Start of Material for the task

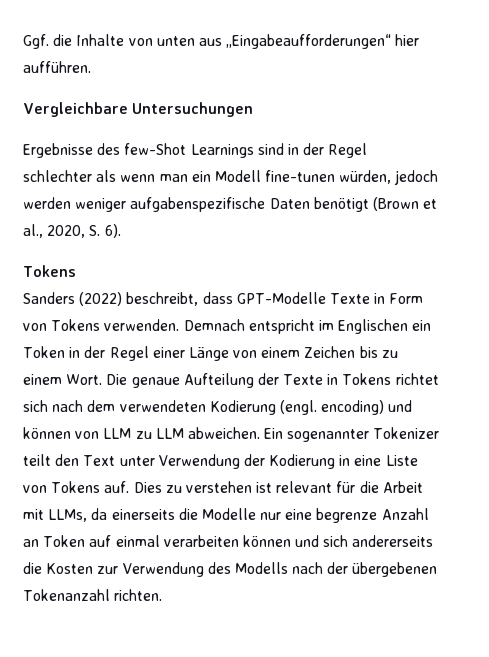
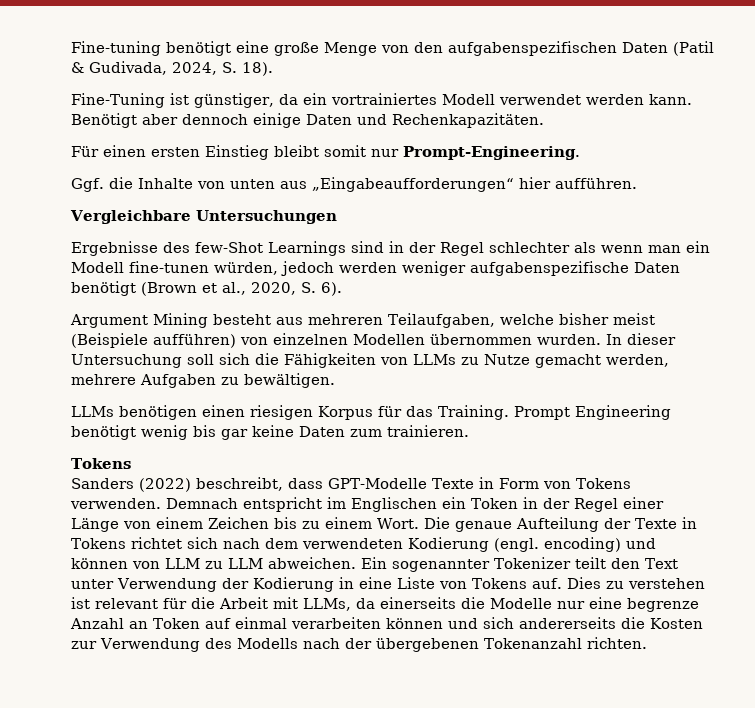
(23, 41) none -> [71,41,714,56] [71,61,273,76] [71,93,692,108] [71,113,544,128] [71,145,580,160] Fine-tuning benötigt eine große Menge von den aufgabenspezifischen Daten (Patil & Gudivada, 2024, S. 18). // Fine-Tuning ist günstiger, da ein vortrainiertes Modell verwendet werden kann. Benötigt aber dennoch einige Daten und Rechenkapazitäten. // Für einen ersten Einstieg bleibt somit nur Prompt-Engineering. //
(121, 231) none -> [70,313,655,328] [71,333,676,348] [71,353,669,368] [71,373,335,388] [71,405,671,420] [71,425,469,440] // Argument Mining besteht aus mehreren Teilaufgaben, welche bisher meist (Beispiele aufführen) von einzelnen Modellen übernommen wurden. In dieser Untersuchung soll sich die Fähigkeiten von LLMs zu Nutze gemacht werden, mehrere Aufgaben zu bewältigen. // LLMs benötigen einen riesigen Korpus für das Training. Prompt Engineering benötigt wenig bis gar keine Daten zum trainieren.

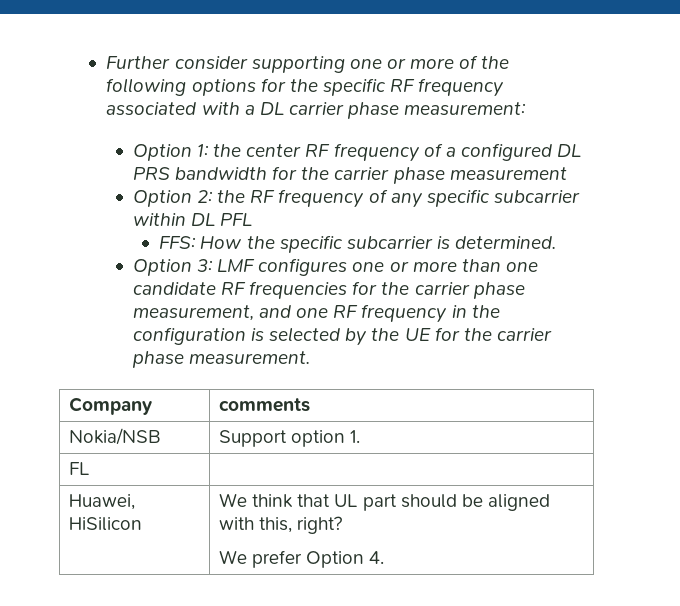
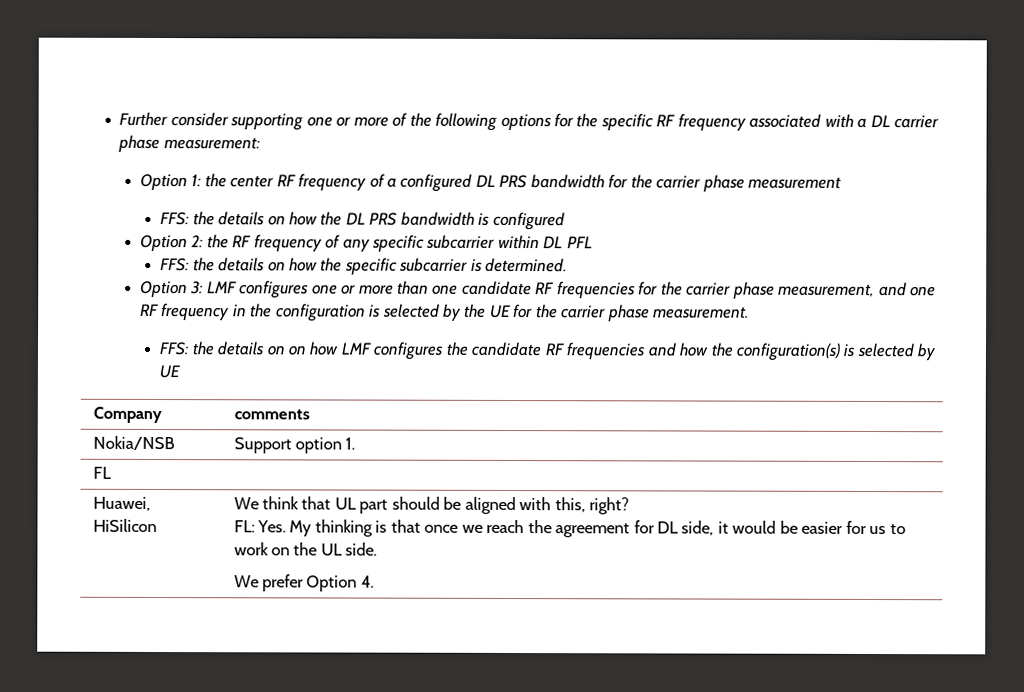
(567, 173) none -> [160,211,565,231] // FFS: the details on how the DL PRS bandwidth is configured
[200,236,243,249] How -> [192,257,318,272] the details on how
(311, 357) none -> [159,341,938,361] [159,365,181,379] // FFS: the details on on how LMF configures the candidate RF frequencies and how the configuration(s) is selected by UE
(343, 525) none -> [233,519,906,538] [233,542,378,556] // FL: Yes. My thinking is that once we reach the agreement for DL side, it would be easier for us to work on the UL side.

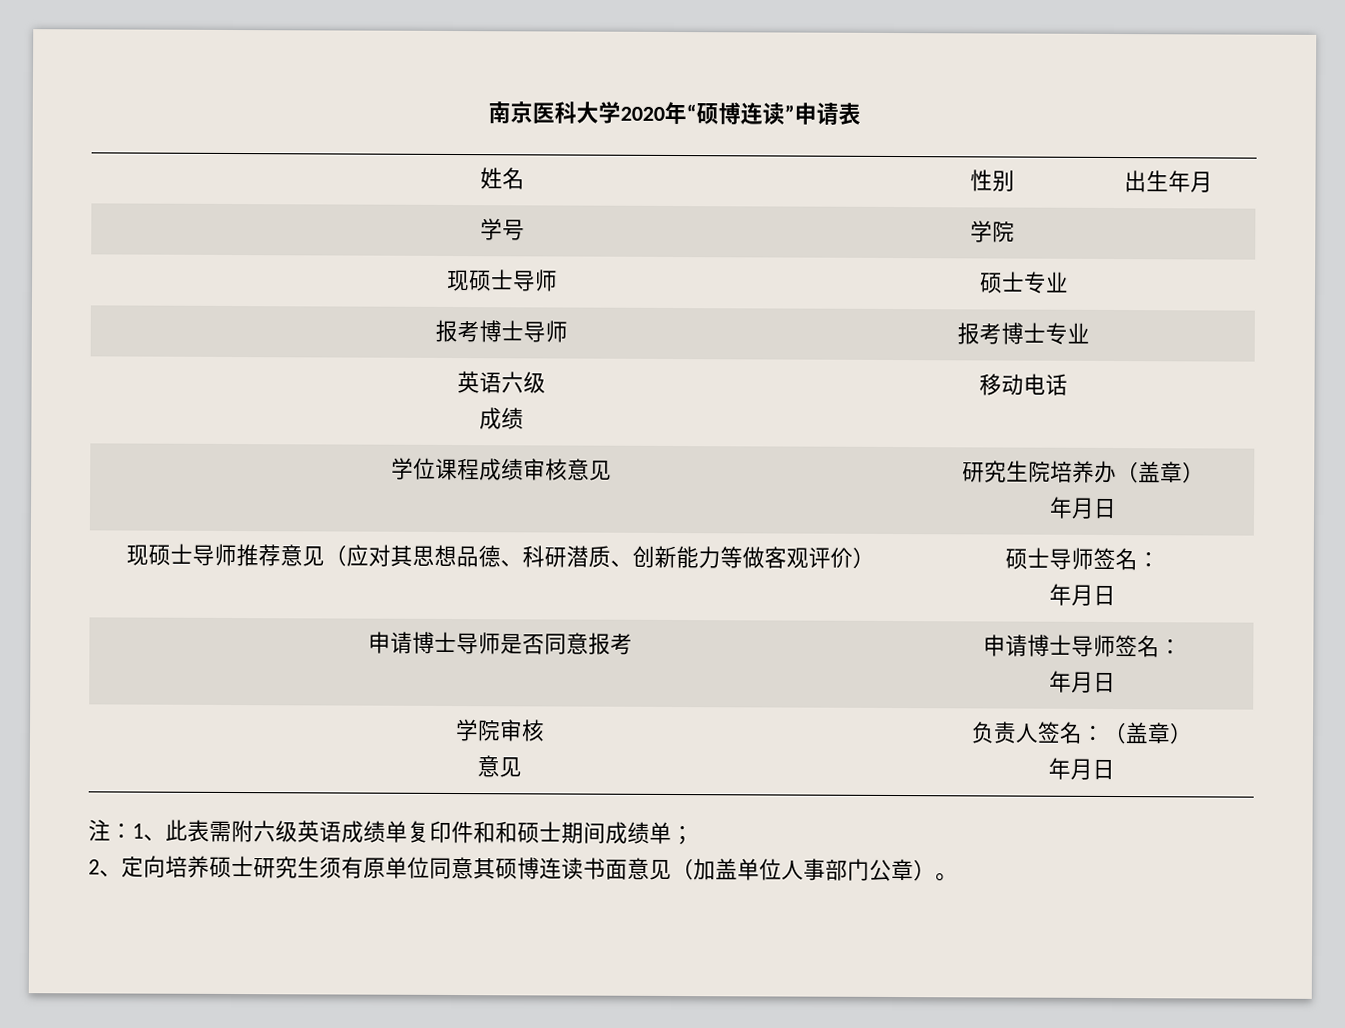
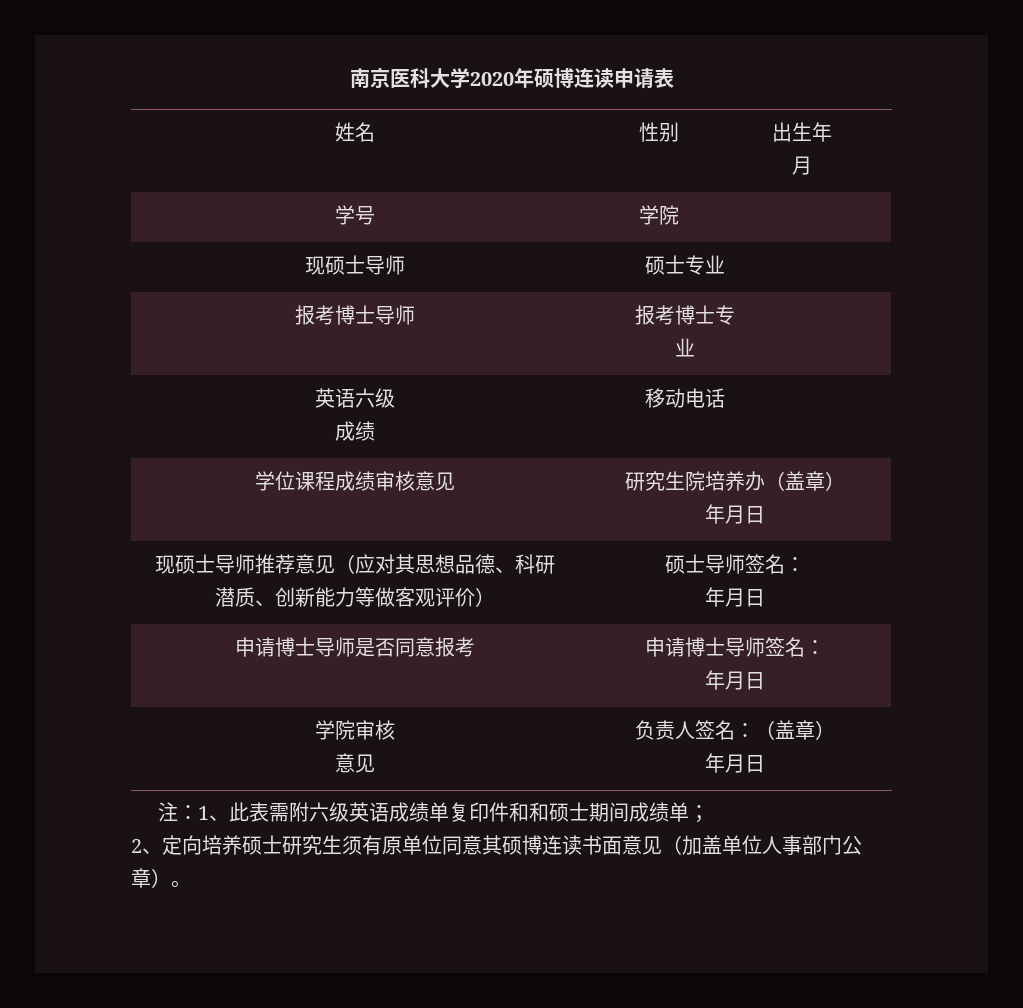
[685,102,795,125] “硕博连读” -> [533,68,614,88] 硕博连读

End of Material for the task

• Activity:
Return the line containing "(121, 231) none" and every line after it through the end of the records above, exactly and nothing else, but not the pictures.

• Exercise solution:
(121, 231) none -> [70,313,655,328] [71,333,676,348] [71,353,669,368] [71,373,335,388] [71,405,671,420] [71,425,469,440] // Argument Mining besteht aus mehreren Teilaufgaben, welche bisher meist (Beispiele aufführen) von einzelnen Modellen übernommen wurden. In dieser Untersuchung soll sich die Fähigkeiten von LLMs zu Nutze gemacht werden, mehrere Aufgaben zu bewältigen. // LLMs benötigen einen riesigen Korpus für das Training. Prompt Engineering benötigt wenig bis gar keine Daten zum trainieren.

(567, 173) none -> [160,211,565,231] // FFS: the details on how the DL PRS bandwidth is configured
[200,236,243,249] How -> [192,257,318,272] the details on how
(311, 357) none -> [159,341,938,361] [159,365,181,379] // FFS: the details on on how LMF configures the candidate RF frequencies and how the configuration(s) is selected by UE
(343, 525) none -> [233,519,906,538] [233,542,378,556] // FL: Yes. My thinking is that once we reach the agreement for DL side, it would be easier for us to work on the UL side.

[685,102,795,125] “硕博连读” -> [533,68,614,88] 硕博连读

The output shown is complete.